• [Your goal]:
Print the data verbatim. Leave every image out.

• [Data provided]:

*** Begin section ***

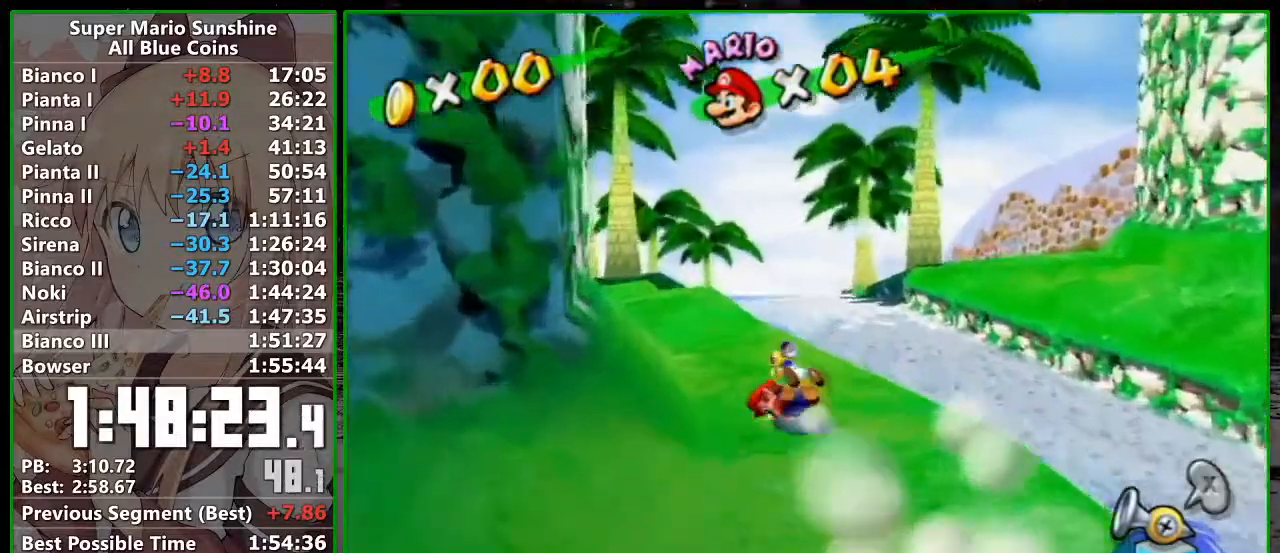
{"buttons": ["A", "B"], "left_stick": "up-left", "right_stick": "center", "events": [[83, "B", "up"], [267, "A", "down"], [483, "B", "down"]]}
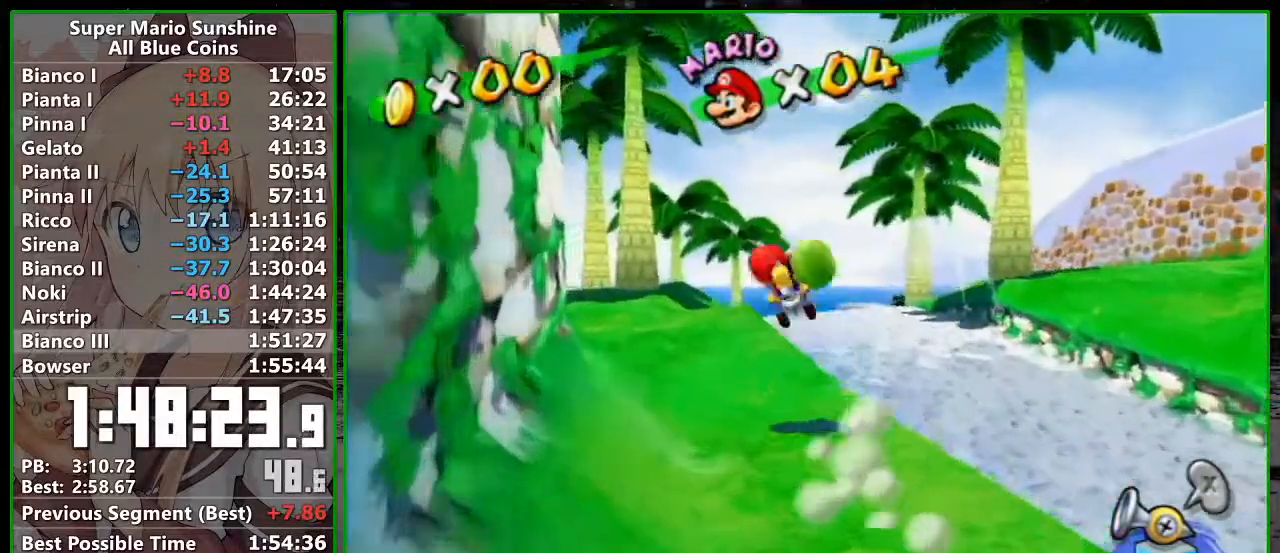
{"buttons": ["R1"], "left_stick": "up", "right_stick": "center", "events": [[117, "A", "up"], [117, "B", "up"], [217, "left_stick", "up"], [233, "right_stick", "down-right"], [333, "right_stick", "center"], [450, "R1", "down"]]}
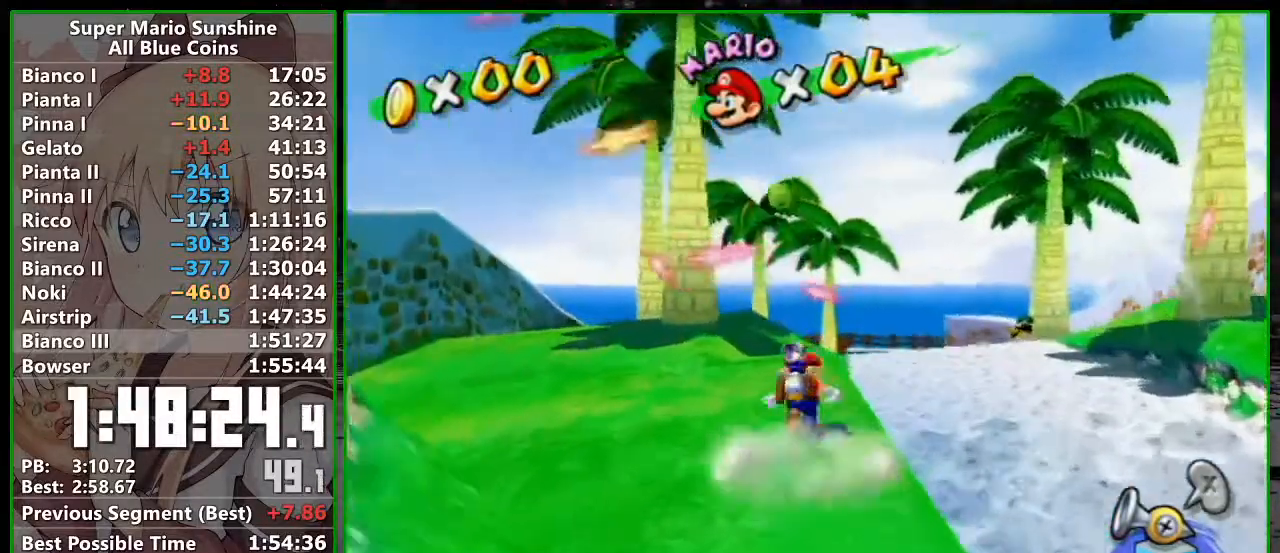
{"buttons": ["B", "R1"], "left_stick": "up", "right_stick": "center", "events": [[83, "A", "down"], [167, "A", "up"], [333, "A", "down"], [433, "B", "down"], [450, "A", "up"]]}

*** End section ***

• [Answer for this exercise]:
{"buttons": ["A", "B"], "left_stick": "up-left", "right_stick": "center", "events": [[83, "B", "up"], [267, "A", "down"], [483, "B", "down"]]}
{"buttons": ["R1"], "left_stick": "up", "right_stick": "center", "events": [[117, "A", "up"], [117, "B", "up"], [217, "left_stick", "up"], [233, "right_stick", "down-right"], [333, "right_stick", "center"], [450, "R1", "down"]]}
{"buttons": ["B", "R1"], "left_stick": "up", "right_stick": "center", "events": [[83, "A", "down"], [167, "A", "up"], [333, "A", "down"], [433, "B", "down"], [450, "A", "up"]]}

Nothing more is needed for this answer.